Some small business owners incorporate as limited liability companies to protect themselves, not realizing that this is not the same as having liability insurance. Business liability insurance comes in a number of forms. General liability insurance protects you and your employees against claims of accidents, injuries or negligence. This protects you against payments involving bodily injury, medical expenses, property damage, damage to reputations and legal fees. As a rule, most businesses should carry general liability insurance, even home-based businesses.

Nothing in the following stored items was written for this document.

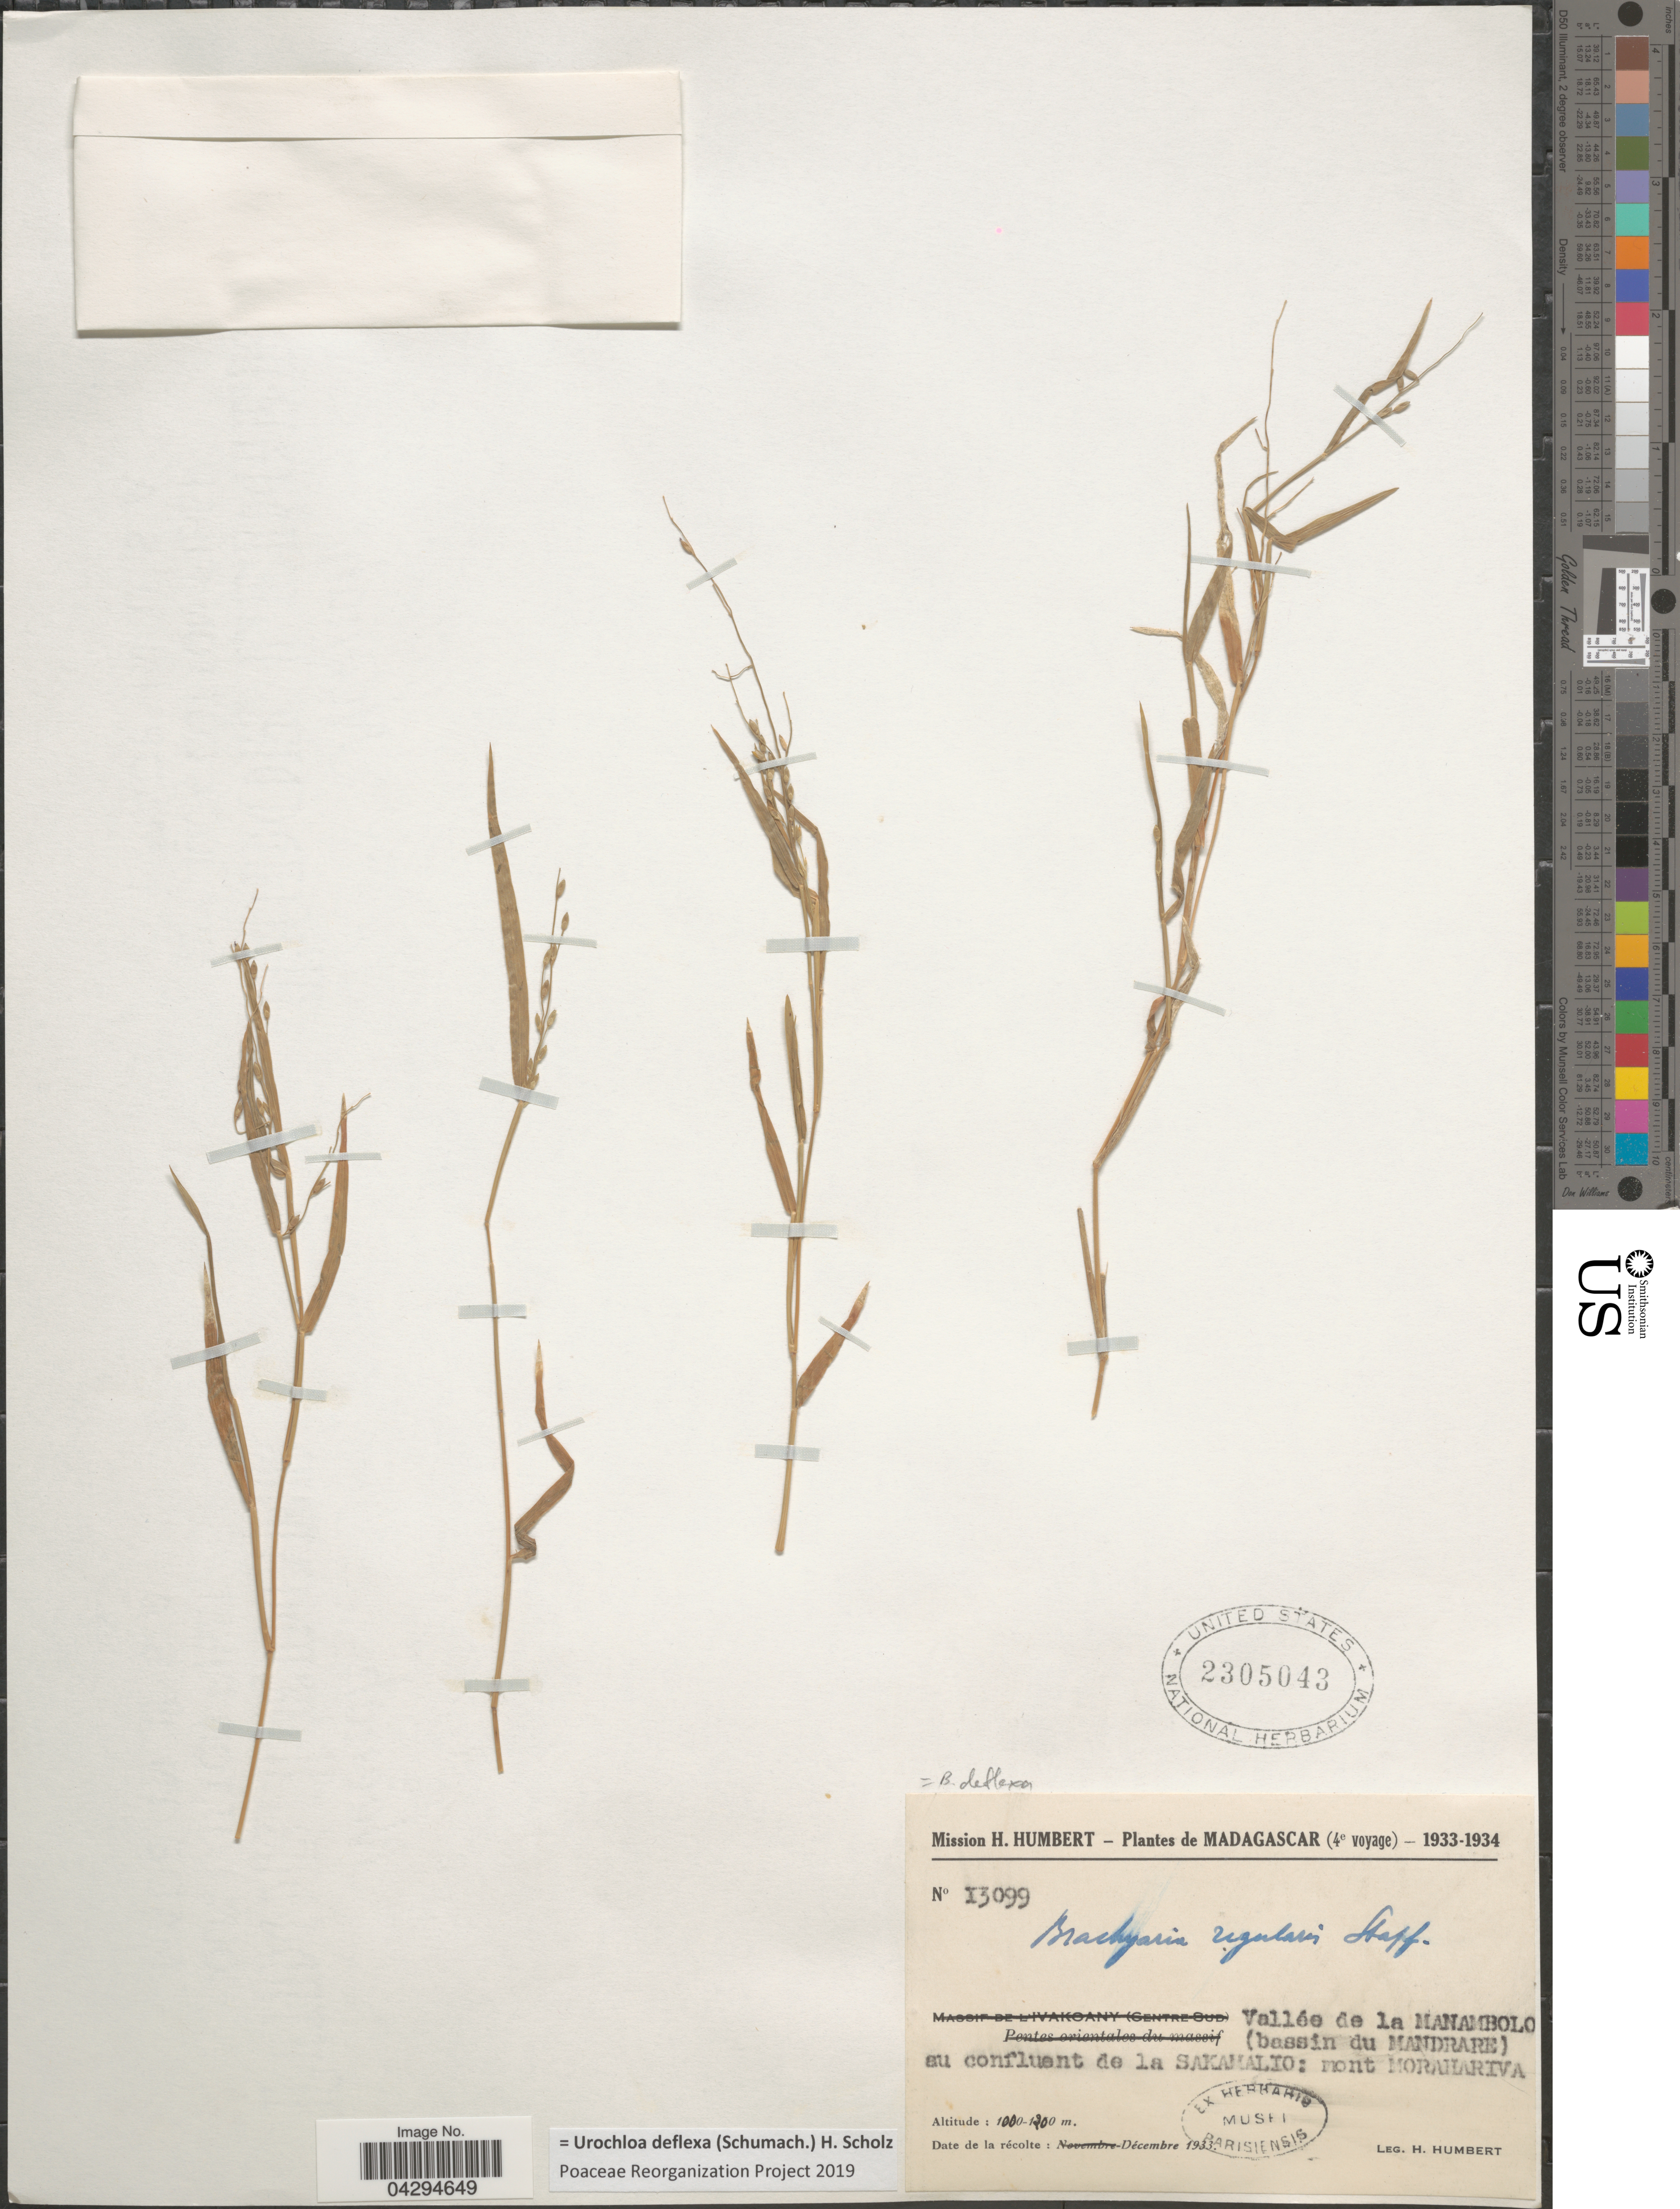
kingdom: Plantae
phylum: Tracheophyta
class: Liliopsida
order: Poales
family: Poaceae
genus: Urochloa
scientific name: Urochloa deflexa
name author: (Schumach.) H. Scholz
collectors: H. Humbert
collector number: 13099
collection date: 1933-12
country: Madagascar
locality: Mission H. Humbert - Plantes de Madagascar (4ͤ voyage) - 1933-1934. Vallée de la Manambolo (bassin du Mandrare) au confluent de la Sakamalio: mont Morahariva.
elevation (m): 1000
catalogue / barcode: US 2305043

Depending on your business model, you may need other forms of liability insurance. Product liability insurance protects you against claims involving items you sell that cause bodily harm. The service equivalent is professional liability insurance, also known as errors and omissions insurance, which protects you against claims of malpractice, errors or negligence.

Commercial Property Insurance

The business counterpart to home insurance, commercial property insurance, guards you against losses related to events such as fire, floods and crime. Commercial property insurance can cover a wide range of disasters, or it can be peril-specific. Remember to insure your company cars, too.

Home-Based Business Insurance

Some entrepreneurs who work from home may not realize their personal insurance does not cover their business. Specialized home-based business insurance can insure you against losses related to your work.